§ **PROVIDED DATA**:

++++++++++++++++++++

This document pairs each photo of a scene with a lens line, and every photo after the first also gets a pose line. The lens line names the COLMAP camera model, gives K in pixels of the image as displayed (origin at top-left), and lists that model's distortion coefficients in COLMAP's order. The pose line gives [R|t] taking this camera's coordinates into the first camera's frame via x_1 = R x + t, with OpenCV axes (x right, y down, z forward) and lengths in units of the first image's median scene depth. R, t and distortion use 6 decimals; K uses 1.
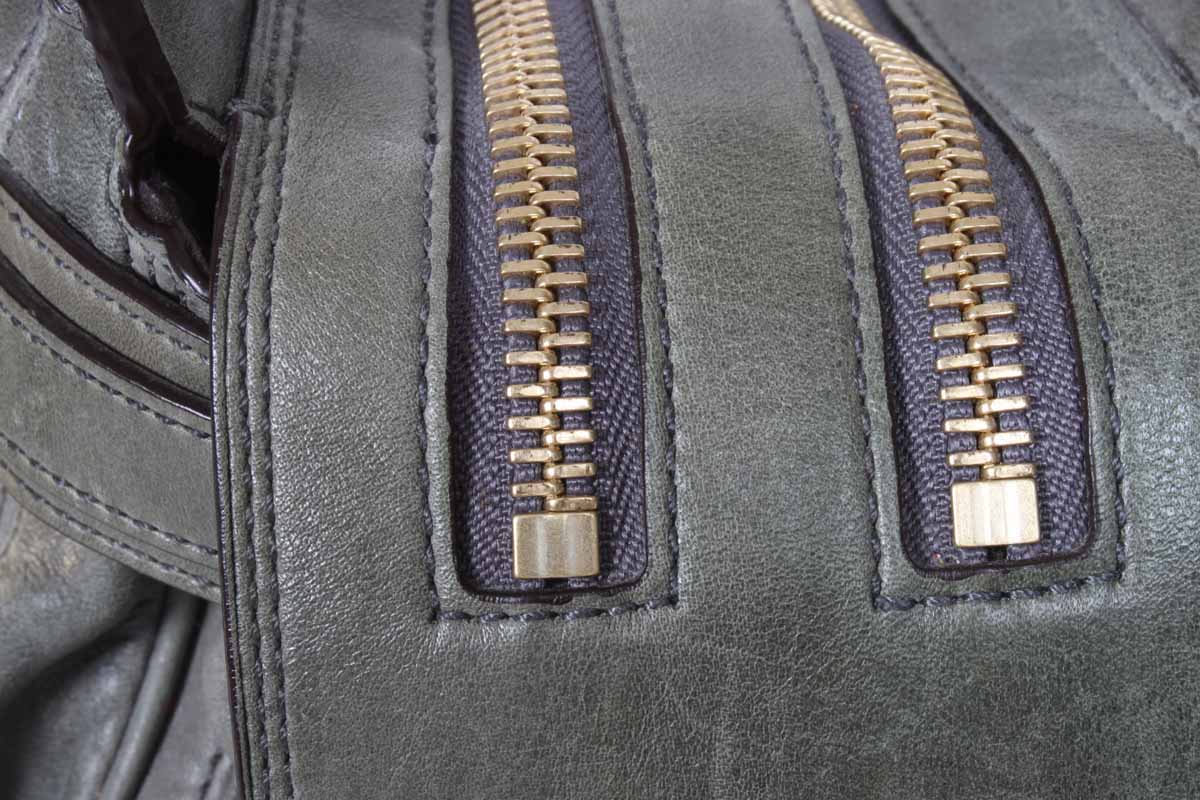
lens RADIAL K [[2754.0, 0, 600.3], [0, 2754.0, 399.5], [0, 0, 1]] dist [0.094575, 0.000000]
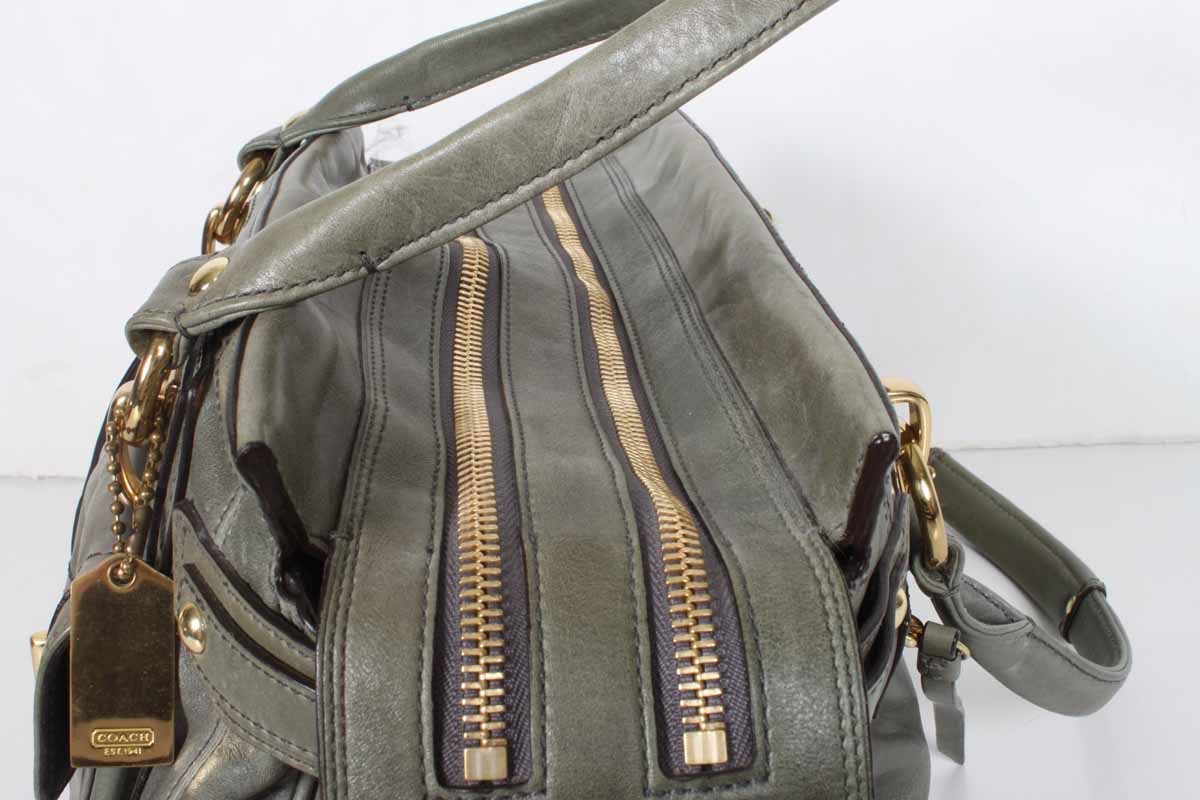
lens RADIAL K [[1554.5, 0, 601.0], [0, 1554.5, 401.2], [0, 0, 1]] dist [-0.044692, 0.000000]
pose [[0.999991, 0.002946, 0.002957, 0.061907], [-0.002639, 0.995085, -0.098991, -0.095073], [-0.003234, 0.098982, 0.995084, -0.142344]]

++++++++++++++++++++

§ **WORK TO COMPLETE**:
Locate every line in the listing that contains the string "lens", treating uppercase and lowercase as different, and copy each of those lines in full.

§ **RESPONSE**:
This document pairs each photo of a scene with a lens line, and every photo after the first also gets a pose line. The lens line names the COLMAP camera model, gives K in pixels of the image as displayed (origin at top-left), and lists that model's distortion coefficients in COLMAP's order. The pose line gives [R|t] taking this camera's coordinates into the first camera's frame via x_1 = R x + t, with OpenCV axes (x right, y down, z forward) and lengths in units of the first image's median scene depth. R, t and distortion use 6 decimals; K uses 1.
lens RADIAL K [[2754.0, 0, 600.3], [0, 2754.0, 399.5], [0, 0, 1]] dist [0.094575, 0.000000]
lens RADIAL K [[1554.5, 0, 601.0], [0, 1554.5, 401.2], [0, 0, 1]] dist [-0.044692, 0.000000]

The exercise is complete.